Explore the material —
1 > In the interview excerpt, where is the film Ode to Muir said to be currently showing?
2 > Reproduce the part of the interview excerpt starting at "So, it’s kind" and ending at "before the election.".

Extract provided —
==============================

What’s your response to when climate skeptics point out that lately we’ve seen massive, even record, snowfalls in the Sierras and elsewhere?

You have to look at the long-term trends. Something like 15 out of the last 16 years have been the warmest ever recorded. We also understand that the warming climate will create stronger storms. We’ve seen this trend probably in the last six years, where it’s a true feast or famine. You’ll have this extreme blizzard in one area and extreme drought in the other area.

So, it’s kind of like playing the lottery. I’m confident that there is going to be some place next winter that just gets buried by snow. But on the flip-side, unfortunately, that’s maybe one out of 10 places. On the other side of that is this extreme drought that is unfortunately much more common than these extreme blizzards.

How does your new film Ode to Muir fit into this agenda?

Ode to Muir is totally, at the end of the day, a “get out the vote” movie. It’s the most important film I’ve ever made. There’s very little snowboarding in it, but I’d say it’s an adventure film that talks about politics and the Paris Agreement and voting and Congress. But we do it in a very natural uplifting manner. It’s currently showing in all purple states. And we are doing a 24-hour digital premiere on tetongravity.com of it Sunday and Monday before the election.

Would you ever consider running for office in the future?

Oh, man, I would really like to avoid that. My goal is not to go there, for sure.

This interview has been edited for clarity and length.

==============================

Supplied entries —
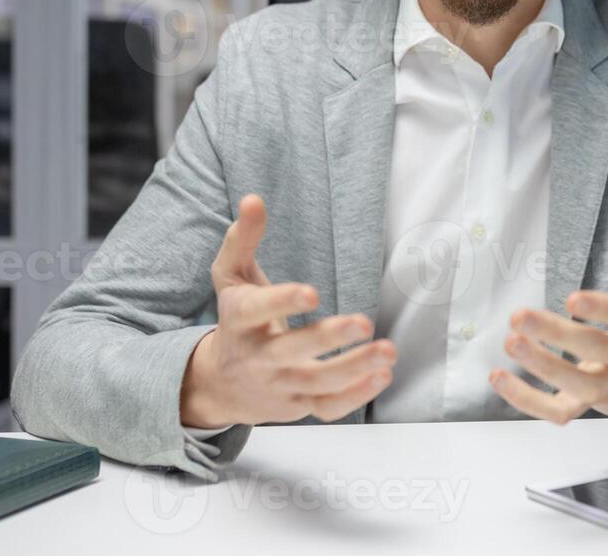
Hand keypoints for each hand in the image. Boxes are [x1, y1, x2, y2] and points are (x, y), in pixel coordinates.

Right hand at [180, 194, 395, 426]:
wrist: (220, 383)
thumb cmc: (235, 318)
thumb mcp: (230, 276)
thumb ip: (243, 238)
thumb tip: (254, 199)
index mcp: (240, 320)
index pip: (256, 312)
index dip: (282, 303)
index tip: (312, 292)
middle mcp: (258, 356)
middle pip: (292, 351)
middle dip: (328, 338)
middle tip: (363, 322)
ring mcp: (279, 384)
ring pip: (317, 382)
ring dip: (354, 368)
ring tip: (388, 351)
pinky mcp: (298, 404)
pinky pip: (328, 408)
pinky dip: (355, 396)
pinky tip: (383, 375)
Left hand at [490, 195, 607, 424]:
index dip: (603, 311)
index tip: (572, 297)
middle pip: (594, 352)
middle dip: (555, 336)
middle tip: (518, 315)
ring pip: (575, 386)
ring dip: (539, 367)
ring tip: (509, 342)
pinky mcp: (596, 406)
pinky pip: (559, 411)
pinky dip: (527, 401)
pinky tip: (497, 377)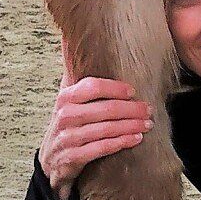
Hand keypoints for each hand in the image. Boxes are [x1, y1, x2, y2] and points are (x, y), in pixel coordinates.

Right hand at [38, 38, 151, 199]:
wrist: (51, 160)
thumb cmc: (67, 125)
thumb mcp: (68, 101)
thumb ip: (77, 77)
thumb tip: (73, 39)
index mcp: (66, 97)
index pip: (92, 86)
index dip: (115, 88)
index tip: (133, 91)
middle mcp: (65, 116)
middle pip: (104, 109)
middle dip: (131, 109)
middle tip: (149, 109)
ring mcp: (68, 138)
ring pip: (106, 129)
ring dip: (131, 126)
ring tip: (148, 123)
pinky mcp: (73, 157)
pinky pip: (102, 148)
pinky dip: (121, 143)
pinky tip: (136, 139)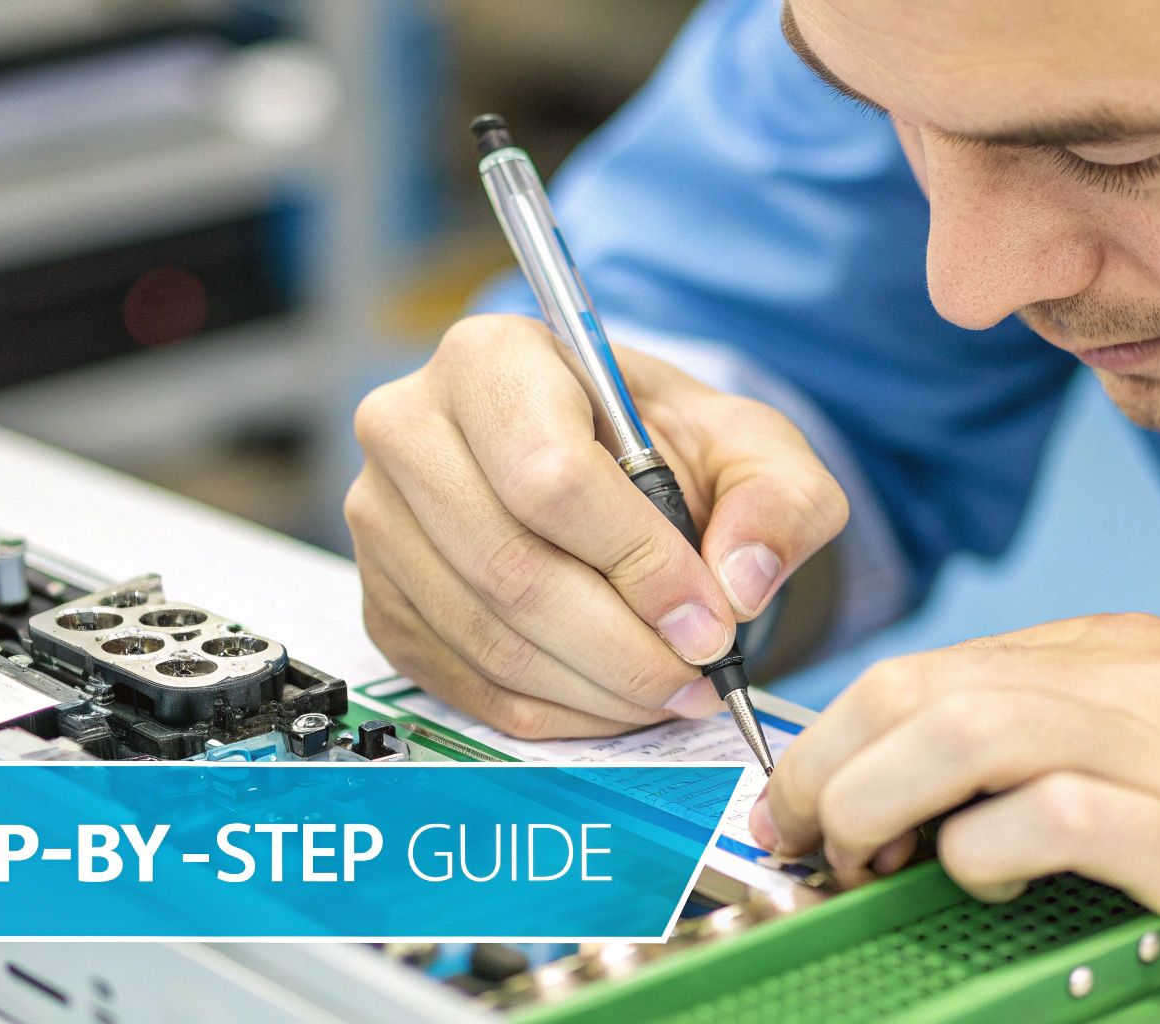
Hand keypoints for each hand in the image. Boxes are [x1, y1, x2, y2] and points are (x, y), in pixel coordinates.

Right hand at [346, 314, 845, 737]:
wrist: (604, 469)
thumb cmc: (668, 446)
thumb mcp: (752, 447)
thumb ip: (778, 501)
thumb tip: (736, 584)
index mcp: (492, 358)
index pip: (550, 476)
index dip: (639, 564)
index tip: (710, 620)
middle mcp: (409, 429)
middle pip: (512, 569)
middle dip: (625, 646)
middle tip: (700, 674)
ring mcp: (381, 522)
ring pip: (490, 638)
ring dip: (598, 689)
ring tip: (673, 690)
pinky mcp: (383, 603)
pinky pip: (468, 684)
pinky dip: (557, 712)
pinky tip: (617, 699)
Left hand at [753, 613, 1159, 973]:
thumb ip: (1067, 734)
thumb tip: (941, 791)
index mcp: (1105, 651)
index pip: (927, 670)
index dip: (835, 735)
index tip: (797, 800)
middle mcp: (1122, 680)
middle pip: (921, 689)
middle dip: (825, 764)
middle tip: (796, 837)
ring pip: (967, 732)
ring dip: (879, 798)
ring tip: (858, 859)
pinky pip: (1062, 813)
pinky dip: (989, 846)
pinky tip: (977, 877)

==============================

Answer section —
1 > In all purple states.

2 >
So, it’s kind of like playing the lottery. I’m confident that there is going to be some place next winter that just gets buried by snow. But on the flip-side, unfortunately, that’s maybe one out of 10 places. On the other side of that is this extreme drought that is unfortunately much more common than these extreme blizzards.

How does your new film Ode to Muir fit into this agenda?

Ode to Muir is totally, at the end of the day, a “get out the vote” movie. It’s the most important film I’ve ever made. There’s very little snowboarding in it, but I’d say it’s an adventure film that talks about politics and the Paris Agreement and voting and Congress. But we do it in a very natural uplifting manner. It’s currently showing in all purple states. And we are doing a 24-hour digital premiere on tetongravity.com of it Sunday and Monday before the election.